Wednesday, 11 February 2015

THE SHACK


 

It is February 2nd, the feast of Candlemas, Imbolc and St Brigid’s day. We are sitting in the shack that my sister has built for her journeying into the other world; the world of animal spirits, dreams, astrological and shaman practice, a world I know little of. From the outside the shack looks like a garden shed, but inside it is a Tardis, full of wondrous things; amethyst and rose crystal, quartz pebbles, drift wood and mermaid purses, charts of the heavens and the moon cycles. We sit on her mauve sofa and look out at the dying of the light. Her Border Terrier, Tali, named after the whisky, not the abbey, sits on guard at the paned glass, her nose lifted ready to defend us against urban foxes. She doesn’t know the door is locked and we are all about to make a journey.

         Imbolc is a Celtic festival, celebrating the return of the light after winter. The angel who embraces the earth during its hibernation, stretches and unfolds her luminous wings. She welcomes the sun, the light, warm and golden. Brigid, a favourite Irish saint has also been worshipped as a goddess, the maiden aspect of the triple goddess; maid/virgin, mother and crone.  Brigid is the Keeper of the Sacred Fire and Sacred Waters. She is also associated with learning, poetry, prophesy, healing, metal working, and friend to animals, birds and people. She is often pictured with a white cow and has an association with milk. The word Imbolc means milk or ewe’s milk, which was thought to come in at this time. Brigid was said to be the wet-nurse or mid wife of Christ, and Imbolc is often thought of as mid-wifing the year.

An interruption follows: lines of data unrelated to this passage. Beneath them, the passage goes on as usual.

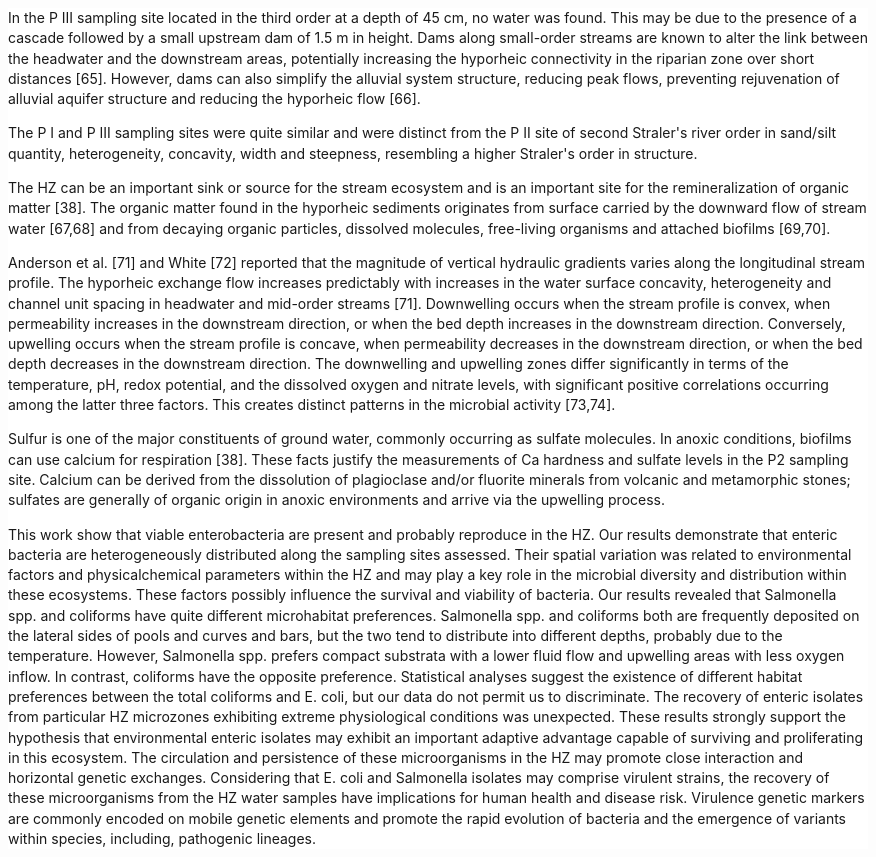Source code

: In the P III sampling site located in the third order at a depth of 45 cm, no water was found. This may be due to the presence of a cascade followed by a small upstream dam of 1.5 m in height. Dams along small-order streams are known to alter the link between the headwater and the downstream areas, potentially increasing the hyporheic connectivity in the riparian zone over short distances [65]. However, dams can also simplify the alluvial system structure, reducing peak flows, preventing rejuvenation of alluvial aquifer structure and reducing the hyporheic flow [66].

The P I and P III sampling sites were quite similar and were distinct from the P II site of second Straler's river order in sand/silt quantity, heterogeneity, concavity, width and steepness, resembling a higher Straler's order in structure.

The HZ can be an important sink or source for the stream ecosystem and is an important site for the remineralization of organic matter [38]. The organic matter found in the hyporheic sediments originates from surface carried by the downward flow of stream water [67,68] and from decaying organic particles, dissolved molecules, free-living organisms and attached biofilms [69,70].

Anderson et al. [71] and White [72] reported that the magnitude of vertical hydraulic gradients varies along the longitudinal stream profile. The hyporheic exchange flow increases predictably with increases in the water surface concavity, heterogeneity and channel unit spacing in headwater and mid-order streams [71]. Downwelling occurs when the stream profile is convex, when permeability increases in the downstream direction, or when the bed depth increases in the downstream direction. Conversely, upwelling occurs when the stream profile is concave, when permeability decreases in the downstream direction, or when the bed depth decreases in the downstream direction. The downwelling and upwelling zones differ significantly in terms of the temperature, pH, redox potential, and the dissolved oxygen and nitrate levels, with significant positive correlations occurring among the latter three factors. This creates distinct patterns in the microbial activity [73,74].

Sulfur is one of the major constituents of ground water, commonly occurring as sulfate molecules. In anoxic conditions, biofilms can use calcium for respiration [38]. These facts justify the measurements of Ca hardness and sulfate levels in the P2 sampling site. Calcium can be derived from the dissolution of plagioclase and/or fluorite minerals from volcanic and metamorphic stones; sulfates are generally of organic origin in anoxic environments and arrive via the upwelling process.

This work show that viable enterobacteria are present and probably reproduce in the HZ. Our results demonstrate that enteric bacteria are heterogeneously distributed along the sampling sites assessed. Their spatial variation was related to environmental factors and physicalchemical parameters within the HZ and may play a key role in the microbial diversity and distribution within these ecosystems. These factors possibly influence the survival and viability of bacteria. Our results revealed that Salmonella spp. and coliforms have quite different microhabitat preferences. Salmonella spp. and coliforms both are frequently deposited on the lateral sides of pools and curves and bars, but the two tend to distribute into different depths, probably due to the temperature. However, Salmonella spp. prefers compact substrata with a lower fluid flow and upwelling areas with less oxygen inflow. In contrast, coliforms have the opposite preference. Statistical analyses suggest the existence of different habitat preferences between the total coliforms and E. coli, but our data do not permit us to discriminate. The recovery of enteric isolates from particular HZ microzones exhibiting extreme physiological conditions was unexpected. These results strongly support the hypothesis that environmental enteric isolates may exhibit an important adaptive advantage capable of surviving and proliferating in this ecosystem. The circulation and persistence of these microorganisms in the HZ may promote close interaction and horizontal genetic exchanges. Considering that E. coli and Salmonella isolates may comprise virulent strains, the recovery of these microorganisms from the HZ water samples have implications for human health and disease risk. Virulence genetic markers are commonly encoded on mobile genetic elements and promote the rapid evolution of bacteria and the emergence of variants within species, including, pathogenic lineages.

         We sit in silence for some time in the diminishing light, icy blue, darkening, and we gaze out at the skeletons of sycamore and cherry, their limbs and fingers splayed in frozen animation. Sissy bends over to ignite the tea light that sits in a hanging globe of stained glass.  Cobalt, milk-white with a stain of blood red glow in the shack like an egg nurturing its young. It was what I was doing three and a half decades ago at this time of Imbolc.

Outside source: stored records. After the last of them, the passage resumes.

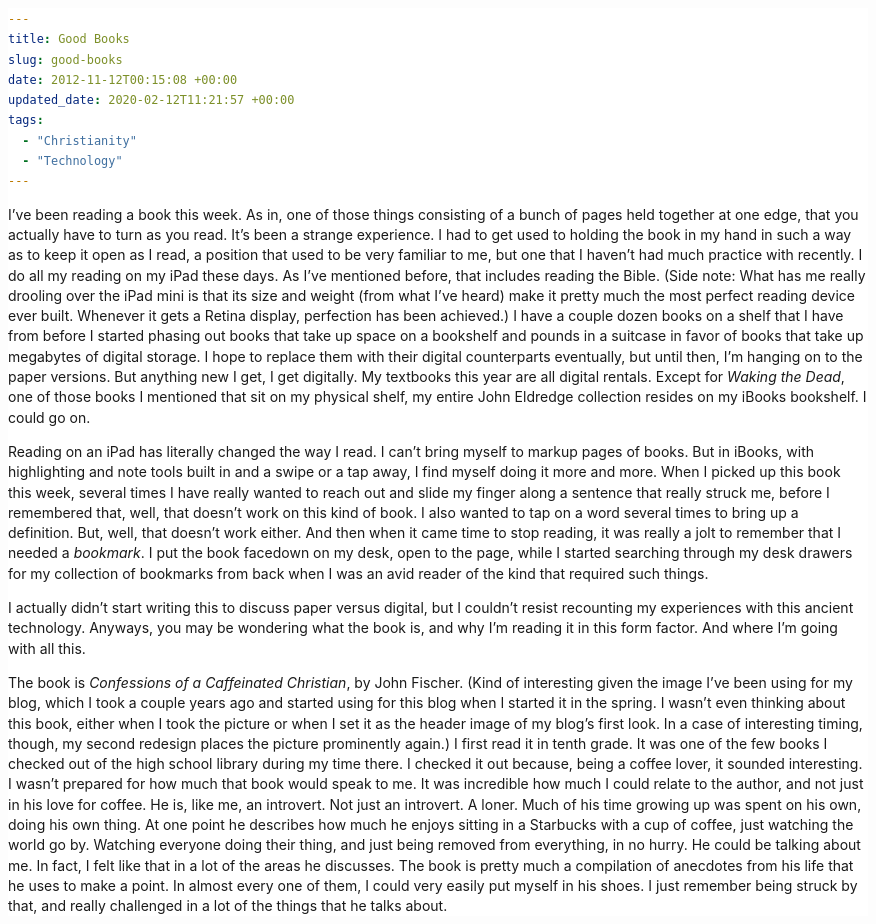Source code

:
 ```yaml
---
title: Good Books
slug: good-books
date: 2012-11-12T00:15:08 +00:00
updated_date: 2020-02-12T11:21:57 +00:00
tags: 
  - "Christianity"
  - "Technology"
---
```


I’ve been reading a book this week. As in, one of those things consisting of a bunch of pages held together at one edge, that you actually have to turn as you read. It’s been a strange experience. I had to get used to holding the book in my hand in such a way as to keep it open as I read, a position that used to be very familiar to me, but one that I haven’t had much practice with recently. I do all my reading on my iPad these days. As I’ve mentioned before, that includes reading the Bible. (Side note: What has me really drooling over the iPad mini is that its size and weight (from what I’ve heard) make it pretty much the most perfect reading device ever built. Whenever it gets a Retina display, perfection has been achieved.) I have a couple dozen books on a shelf that I have from before I started phasing out books that take up space on a bookshelf and pounds in a suitcase in favor of books that take up megabytes of digital storage. I hope to replace them with their digital counterparts eventually, but until then, I’m hanging on to the paper versions. But anything new I get, I get digitally. My textbooks this year are all digital rentals. Except for *Waking the Dead*, one of those books I mentioned that sit on my physical shelf, my entire John Eldredge collection resides on my iBooks bookshelf. I could go on.

Reading on an iPad has literally changed the way I read. I can’t bring myself to markup pages of books. But in iBooks, with highlighting and note tools built in and a swipe or a tap away, I find myself doing it more and more. When I picked up this book this week, several times I have really wanted to reach out and slide my finger along a sentence that really struck me, before I remembered that, well, that doesn’t work on this kind of book. I also wanted to tap on a word several times to bring up a definition. But, well, that doesn’t work either. And then when it came time to stop reading, it was really a jolt to remember that I needed a *bookmark*. I put the book facedown on my desk, open to the page, while I started searching through my desk drawers for my collection of bookmarks from back when I was an avid reader of the kind that required such things.

I actually didn’t start writing this to discuss paper versus digital, but I couldn’t resist recounting my experiences with this ancient technology. Anyways, you may be wondering what the book is, and why I’m reading it in this form factor. And where I’m going with all this.

The book is *Confessions of a Caffeinated Christian*, by John Fischer. (Kind of interesting given the image I’ve been using for my blog, which I took a couple years ago and started using for this blog when I started it in the spring. I wasn’t even thinking about this book, either when I took the picture or when I set it as the header image of my blog’s first look. In a case of interesting timing, though, my second redesign places the picture prominently again.) I first read it in tenth grade. It was one of the few books I checked out of the high school library during my time there. I checked it out because, being a coffee lover, it sounded interesting. I wasn’t prepared for how much that book would speak to me. It was incredible how much I could relate to the author, and not just in his love for coffee. He is, like me, an introvert. Not just an introvert. A loner. Much of his time growing up was spent on his own, doing his own thing. At one point he describes how much he enjoys sitting in a Starbucks with a cup of coffee, just watching the world go by. Watching everyone doing their thing, and just being removed from everything, in no hurry. He could be talking about me. In fact, I felt like that in a lot of the areas he discusses. The book is pretty much a compilation of anecdotes from his life that he uses to make a point. In almost every one of them, I could very easily put myself in his shoes. I just remember being struck by that, and really challenged in a lot of the things that he talks about.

           I was twenty weeks pregnant when doctors discovered I had contracted a virus similar to German measles. The impact on our unborn son would have been catastrophic; I was working in a long stay mental handicap hospital at the time and had seen the effect; one teenager, deaf, blind, without speech and with profound learning disabilities, sat on the floor of the ward, rocking, banging her head, for ever rocking, and poking her fingers in her eyes to get some kind of stimulation, to find her own light. We didn’t want that for our son or for ourselves. I’d seen the depths of love and pain that parents gave and suffered at the hands of this virus. But, having been brought up as a catholic I was torn. Although I was no longer a believer, I did believe in the sanctity of life. To terminate a pregnancy at this stage was to end a life; to kill, to murder.  But a life sentence for our son and ourselves was the alternative. So we chose murder.

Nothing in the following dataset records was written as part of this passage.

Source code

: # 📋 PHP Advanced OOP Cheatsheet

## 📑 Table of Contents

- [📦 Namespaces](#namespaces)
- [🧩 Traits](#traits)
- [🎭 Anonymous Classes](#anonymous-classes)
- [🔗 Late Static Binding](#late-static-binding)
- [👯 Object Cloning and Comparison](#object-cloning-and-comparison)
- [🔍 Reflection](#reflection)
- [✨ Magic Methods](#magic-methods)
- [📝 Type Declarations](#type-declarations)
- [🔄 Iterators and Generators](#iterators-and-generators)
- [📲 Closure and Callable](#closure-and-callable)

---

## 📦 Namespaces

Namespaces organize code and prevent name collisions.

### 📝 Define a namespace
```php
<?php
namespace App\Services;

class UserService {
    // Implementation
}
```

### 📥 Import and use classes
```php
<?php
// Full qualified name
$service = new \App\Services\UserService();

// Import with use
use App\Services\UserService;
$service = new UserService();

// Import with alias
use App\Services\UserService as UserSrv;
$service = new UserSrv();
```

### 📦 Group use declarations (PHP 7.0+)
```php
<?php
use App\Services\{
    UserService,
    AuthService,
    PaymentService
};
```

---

           Sissy speaks and tells me that Candlemas is also the feast of purification. Perhaps this is the chance I have to cleanse myself of my sin, to ask the spirits of the universe for redemption.  Another life is now emerging in our family; my daughter is pregnant with her first to-be-born. The tea light blinks and I see the glass globe like my daughter’s tummy growing in its milkiness, nurturing the new life within her. I think about my new role as I move from mother into grandmother, to crone. Sissy speaks about the joy of becoming a great aunt. We both look deeply at the light, think about the miracle of new life and hope that our daughter will have a rewarding and happy pregnancy. We wish for a healthy baby girl to carry on the maternal line-the line of the triple goddess.